Investing ethically and achieving high returns are not mutually exclusive, in fact ESG investment funds do still have a focus on returns. When presented with a choice between returns and values, however, the prospect of losing money in the name of societal progress is a luxury many cannot justify.
Yonder Clockface uncovers that this is particularly true of those who have lower than average ‘security’ (health and wealth) and live in an area of below average ‘diversity’. The analysis also shows that those who disproportionately prioritise ethical investing over their own returns are likely to enjoy higher levels of security, and live in areas of higher diversity, often university-educated city dwellers. This is not an endorsement from these people for lower return ethical investing, but it shows that where there is limited support, it is more likely to be found amongst those who can afford to be concerned with wider societal issues. This belies a deeper truth that the public is not happy to make personal sacrifices to pay for societal change.
As the cost of living crisis deepens, the need for investments to provide high returns will likely only increase.
What does this mean for businesses in the long term?
While this insight reveals that investing ethically may not be the priority for the majority of the public, it does show that all other things being equal, there is a desire for progress on ESG measures.
This is supported by wider research conducted by Yonder that suggests that continued progress on ESG issues is considered vital for business growth, particularly by senior stakeholder audiences. These audiences, and some sections of the public, view ESG progress as a hygiene factor, wherein a lack of progress or genuine commitment deeply impacts a business’s reputation.

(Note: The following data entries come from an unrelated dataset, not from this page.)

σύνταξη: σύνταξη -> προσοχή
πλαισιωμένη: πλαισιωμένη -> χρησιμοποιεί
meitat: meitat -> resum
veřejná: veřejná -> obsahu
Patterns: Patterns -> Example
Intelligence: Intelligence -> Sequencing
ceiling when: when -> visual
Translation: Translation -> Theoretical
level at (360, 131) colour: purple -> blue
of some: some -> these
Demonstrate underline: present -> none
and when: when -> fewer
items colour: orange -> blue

As the public is generally not prepared to make financial sacrifices to drive positive societal change, they now see it as the responsibility of government and big businesses to foot the bill and lead the way. Public expectations are only going to increase and the question ‘is ethical investing possible?’ will become more commonplace. Businesses can no longer afford to treat ESG as an afterthought, or worse, a drain.
Compliance cannot, in the long term, come at the expense of profit. The public prioritise returns and expect sustainability.
For businesses to simultaneously stay profitable and maintain a positive reputation with the public, sustainability and ethical business practices must be central, holistic, and form part of their long-term strategy.
As businesses face mounting pressure to deliver on ESG, they must also be cognisant of the public’s demand for return on investments. Making progress on ESG issues whilst delivering returns is not just a possibility, it is a necessity. The businesses that understand this, and find solutions that deal with both demands mutually, will be those best placed to navigate through the uncertain waters ahead.
Ultimately, the public expects action on ESG without compromise, and businesses must be prepared for this reality.